Hate incidents toward Asian-Americans rise
LOS ANGELES — Hate crimes and incidents directed at Asian Americans have surged during the coronavirus pandemic, according to the Los Angeles County Commission on Human Relations, whose director said Wednesday that civic groups and police departments have fielded more than 100 reports of hate incidents tied to the pandemic from February through April.
Many of these incidents were “acts of hate-motivated hostility” that did not amount to hate crimes but were no less jarring, the commission’s director, Robin Toma, said in a virtual town hall.
He described several reported incidents: A man spewed racial and misogynistic epithets at an Asian American woman walking her dog. A resident of an apartment complex, assuming an Asian tenant had contracted the coronavirus, tried to get that tenant evicted. A bomb threat targeted “a major Asian American institution,” which Toma didn’t identify by name.

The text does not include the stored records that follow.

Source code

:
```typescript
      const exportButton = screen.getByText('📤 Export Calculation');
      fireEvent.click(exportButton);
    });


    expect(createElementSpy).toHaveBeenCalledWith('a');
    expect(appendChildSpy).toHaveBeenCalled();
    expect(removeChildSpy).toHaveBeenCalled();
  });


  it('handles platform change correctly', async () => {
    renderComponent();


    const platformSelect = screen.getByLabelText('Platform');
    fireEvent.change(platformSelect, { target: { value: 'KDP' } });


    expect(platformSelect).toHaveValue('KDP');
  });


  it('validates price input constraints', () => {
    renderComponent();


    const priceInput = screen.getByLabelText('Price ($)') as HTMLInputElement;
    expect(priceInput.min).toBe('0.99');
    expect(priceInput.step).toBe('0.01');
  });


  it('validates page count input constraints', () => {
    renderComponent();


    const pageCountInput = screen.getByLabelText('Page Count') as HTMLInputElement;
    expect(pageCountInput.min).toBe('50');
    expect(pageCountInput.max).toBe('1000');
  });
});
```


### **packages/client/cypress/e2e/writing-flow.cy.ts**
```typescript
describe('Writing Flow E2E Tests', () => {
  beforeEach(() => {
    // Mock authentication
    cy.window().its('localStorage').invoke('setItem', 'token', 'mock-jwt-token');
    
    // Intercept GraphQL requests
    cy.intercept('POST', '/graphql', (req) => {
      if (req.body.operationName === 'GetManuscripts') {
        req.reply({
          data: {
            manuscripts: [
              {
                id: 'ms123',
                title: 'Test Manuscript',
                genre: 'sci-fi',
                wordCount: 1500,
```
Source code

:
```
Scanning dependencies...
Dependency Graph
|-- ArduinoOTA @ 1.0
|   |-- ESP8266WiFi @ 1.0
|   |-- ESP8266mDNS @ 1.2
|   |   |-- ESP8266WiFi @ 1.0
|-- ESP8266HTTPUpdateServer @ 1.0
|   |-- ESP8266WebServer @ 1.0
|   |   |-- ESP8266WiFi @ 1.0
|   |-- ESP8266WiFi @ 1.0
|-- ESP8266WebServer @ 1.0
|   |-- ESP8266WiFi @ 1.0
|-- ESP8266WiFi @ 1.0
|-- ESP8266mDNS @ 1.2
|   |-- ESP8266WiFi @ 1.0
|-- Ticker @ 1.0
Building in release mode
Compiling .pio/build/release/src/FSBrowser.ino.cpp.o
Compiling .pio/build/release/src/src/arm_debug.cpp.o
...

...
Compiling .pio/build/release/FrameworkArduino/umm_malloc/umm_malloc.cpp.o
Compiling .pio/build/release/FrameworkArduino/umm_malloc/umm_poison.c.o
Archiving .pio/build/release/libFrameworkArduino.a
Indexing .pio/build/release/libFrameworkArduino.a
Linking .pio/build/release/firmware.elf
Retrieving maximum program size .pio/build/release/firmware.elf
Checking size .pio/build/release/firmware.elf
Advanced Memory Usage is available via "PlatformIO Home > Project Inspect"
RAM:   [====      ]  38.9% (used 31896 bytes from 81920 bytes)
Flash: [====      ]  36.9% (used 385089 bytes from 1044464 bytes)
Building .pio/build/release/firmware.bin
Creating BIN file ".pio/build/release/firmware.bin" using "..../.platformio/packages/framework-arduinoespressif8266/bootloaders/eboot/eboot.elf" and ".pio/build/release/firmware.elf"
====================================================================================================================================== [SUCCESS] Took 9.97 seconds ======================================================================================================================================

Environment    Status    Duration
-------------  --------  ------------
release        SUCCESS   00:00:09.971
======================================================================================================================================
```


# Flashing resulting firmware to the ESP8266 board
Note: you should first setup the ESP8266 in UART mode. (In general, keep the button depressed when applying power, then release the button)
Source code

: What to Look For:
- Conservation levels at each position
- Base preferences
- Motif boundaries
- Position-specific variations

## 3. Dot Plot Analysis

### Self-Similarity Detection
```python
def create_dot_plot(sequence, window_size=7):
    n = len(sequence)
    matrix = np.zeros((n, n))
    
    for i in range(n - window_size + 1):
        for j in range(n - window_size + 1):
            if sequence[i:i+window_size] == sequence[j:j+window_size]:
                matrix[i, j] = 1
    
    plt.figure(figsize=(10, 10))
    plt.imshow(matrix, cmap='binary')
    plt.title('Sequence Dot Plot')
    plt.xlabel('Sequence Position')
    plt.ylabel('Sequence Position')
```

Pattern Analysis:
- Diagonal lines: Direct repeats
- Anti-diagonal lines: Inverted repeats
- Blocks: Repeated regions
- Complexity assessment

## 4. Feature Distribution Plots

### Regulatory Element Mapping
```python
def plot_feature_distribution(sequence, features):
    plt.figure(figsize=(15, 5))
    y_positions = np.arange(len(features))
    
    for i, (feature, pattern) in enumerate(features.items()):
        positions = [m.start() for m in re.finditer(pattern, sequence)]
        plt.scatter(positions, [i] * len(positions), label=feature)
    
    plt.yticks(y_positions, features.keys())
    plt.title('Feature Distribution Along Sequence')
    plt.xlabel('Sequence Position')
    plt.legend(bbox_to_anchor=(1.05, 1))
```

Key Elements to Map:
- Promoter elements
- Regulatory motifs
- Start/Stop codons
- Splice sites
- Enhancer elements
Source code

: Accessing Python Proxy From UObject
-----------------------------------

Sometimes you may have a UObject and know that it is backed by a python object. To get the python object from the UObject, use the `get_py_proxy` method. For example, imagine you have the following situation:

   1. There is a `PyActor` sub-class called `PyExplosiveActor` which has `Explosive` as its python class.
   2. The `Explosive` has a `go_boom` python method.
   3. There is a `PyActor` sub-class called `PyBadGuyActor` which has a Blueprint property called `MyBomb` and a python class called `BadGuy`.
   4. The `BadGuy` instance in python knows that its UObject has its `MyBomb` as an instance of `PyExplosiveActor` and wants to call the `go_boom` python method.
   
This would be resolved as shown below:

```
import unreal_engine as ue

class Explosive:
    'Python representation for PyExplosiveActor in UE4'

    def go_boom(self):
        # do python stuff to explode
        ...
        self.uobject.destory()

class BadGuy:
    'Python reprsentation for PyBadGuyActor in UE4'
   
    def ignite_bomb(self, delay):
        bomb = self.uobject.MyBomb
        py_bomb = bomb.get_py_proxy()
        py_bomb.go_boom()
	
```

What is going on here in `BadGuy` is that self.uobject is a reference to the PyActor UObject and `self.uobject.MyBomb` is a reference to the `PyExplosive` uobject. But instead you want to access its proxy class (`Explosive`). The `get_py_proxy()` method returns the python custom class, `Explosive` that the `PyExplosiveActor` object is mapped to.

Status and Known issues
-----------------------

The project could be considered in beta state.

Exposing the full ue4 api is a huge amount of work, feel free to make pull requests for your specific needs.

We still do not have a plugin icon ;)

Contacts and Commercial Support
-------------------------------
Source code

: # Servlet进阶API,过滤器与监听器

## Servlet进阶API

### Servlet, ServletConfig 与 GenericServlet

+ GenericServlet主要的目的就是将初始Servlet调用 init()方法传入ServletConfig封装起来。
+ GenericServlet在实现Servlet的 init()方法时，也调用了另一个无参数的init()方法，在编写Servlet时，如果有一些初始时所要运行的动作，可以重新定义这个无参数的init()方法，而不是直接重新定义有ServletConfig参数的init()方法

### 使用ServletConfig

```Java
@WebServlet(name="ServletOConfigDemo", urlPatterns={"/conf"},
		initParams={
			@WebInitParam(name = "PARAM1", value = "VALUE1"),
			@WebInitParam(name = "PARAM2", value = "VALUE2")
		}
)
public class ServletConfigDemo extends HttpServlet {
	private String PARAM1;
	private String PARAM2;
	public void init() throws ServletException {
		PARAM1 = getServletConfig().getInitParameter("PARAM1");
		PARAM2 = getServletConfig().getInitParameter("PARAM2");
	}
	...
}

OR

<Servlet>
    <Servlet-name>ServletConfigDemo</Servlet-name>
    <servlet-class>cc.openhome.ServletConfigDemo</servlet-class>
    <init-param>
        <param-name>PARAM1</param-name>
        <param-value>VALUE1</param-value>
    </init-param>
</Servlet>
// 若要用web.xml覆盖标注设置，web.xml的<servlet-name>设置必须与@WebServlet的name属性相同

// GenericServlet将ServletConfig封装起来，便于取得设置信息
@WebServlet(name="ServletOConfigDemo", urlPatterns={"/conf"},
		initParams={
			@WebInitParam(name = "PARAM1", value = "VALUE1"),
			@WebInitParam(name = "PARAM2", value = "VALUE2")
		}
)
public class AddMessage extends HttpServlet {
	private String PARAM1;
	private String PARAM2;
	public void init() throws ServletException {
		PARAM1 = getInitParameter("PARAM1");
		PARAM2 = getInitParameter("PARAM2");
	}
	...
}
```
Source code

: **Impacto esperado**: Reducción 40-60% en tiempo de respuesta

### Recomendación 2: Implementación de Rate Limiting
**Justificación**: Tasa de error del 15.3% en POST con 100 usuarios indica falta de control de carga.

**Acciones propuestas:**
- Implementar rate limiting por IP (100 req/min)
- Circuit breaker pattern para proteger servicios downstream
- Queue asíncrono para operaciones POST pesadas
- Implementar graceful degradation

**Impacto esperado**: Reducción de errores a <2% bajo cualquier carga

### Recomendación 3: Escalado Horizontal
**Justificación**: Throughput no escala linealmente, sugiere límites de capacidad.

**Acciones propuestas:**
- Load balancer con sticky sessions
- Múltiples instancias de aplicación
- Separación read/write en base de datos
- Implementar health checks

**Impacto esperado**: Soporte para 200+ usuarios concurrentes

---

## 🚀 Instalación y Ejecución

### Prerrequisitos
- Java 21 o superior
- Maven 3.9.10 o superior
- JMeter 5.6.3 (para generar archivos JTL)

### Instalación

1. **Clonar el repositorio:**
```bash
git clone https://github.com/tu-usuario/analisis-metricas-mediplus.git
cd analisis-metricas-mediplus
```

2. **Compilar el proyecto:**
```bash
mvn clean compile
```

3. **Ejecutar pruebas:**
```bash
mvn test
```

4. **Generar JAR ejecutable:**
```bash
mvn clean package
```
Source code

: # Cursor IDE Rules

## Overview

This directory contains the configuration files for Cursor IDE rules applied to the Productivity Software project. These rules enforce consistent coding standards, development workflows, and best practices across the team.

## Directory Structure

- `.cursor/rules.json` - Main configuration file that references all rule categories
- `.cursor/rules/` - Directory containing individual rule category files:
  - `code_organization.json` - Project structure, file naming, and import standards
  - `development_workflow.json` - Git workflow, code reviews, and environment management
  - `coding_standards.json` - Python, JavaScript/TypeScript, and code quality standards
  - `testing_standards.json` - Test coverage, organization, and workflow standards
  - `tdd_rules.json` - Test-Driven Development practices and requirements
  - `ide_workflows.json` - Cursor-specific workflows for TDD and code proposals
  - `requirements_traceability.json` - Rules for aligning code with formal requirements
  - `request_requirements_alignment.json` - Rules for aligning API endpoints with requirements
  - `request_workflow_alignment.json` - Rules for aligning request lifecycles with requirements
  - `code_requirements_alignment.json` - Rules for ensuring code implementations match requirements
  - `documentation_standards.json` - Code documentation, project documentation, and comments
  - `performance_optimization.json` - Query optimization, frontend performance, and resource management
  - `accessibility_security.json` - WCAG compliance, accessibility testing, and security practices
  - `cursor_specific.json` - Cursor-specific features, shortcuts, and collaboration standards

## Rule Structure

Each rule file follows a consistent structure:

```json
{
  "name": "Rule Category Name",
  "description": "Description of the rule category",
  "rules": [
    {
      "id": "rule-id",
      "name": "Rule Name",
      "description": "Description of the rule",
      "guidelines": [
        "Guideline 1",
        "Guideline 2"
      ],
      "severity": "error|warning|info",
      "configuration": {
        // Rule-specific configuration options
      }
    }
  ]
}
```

Throughout the country, law enforcement has identified hate crimes directed at Asian Americans and believed to be motivated by the pandemic. In New York, teenage girls accosted a 51year-old Asian woman on a bus, hitting her over the head with an umbrella and making “anti-Asian statements,” city police said. Three 15-year-old girls were charged with hate crimes.
In Midland, Texas, a 19year-old man stabbed an Asian American father and his children, ages 2 and 6, at a Sam’s Club, law enforcement authorities said. “The suspect indicated that he stabbed the family because he thought the family was Chinese, and infecting people with the coronavirus,” FBI agents wrote in an intelligence report circulated to local law enforcement agencies and reported by ABC News.
In the first four months of this year, the Los Angeles Police Department has investigated 10 hate crimes, three of them “COVID-driven,” Dominic Choi, an LAPD deputy chief, said during the virtual town hall. The department noted four hate crimes in the same period last year. Choi said city residents probably have suffered more hate crimes than the numbers reflect because such encounters often go unreported.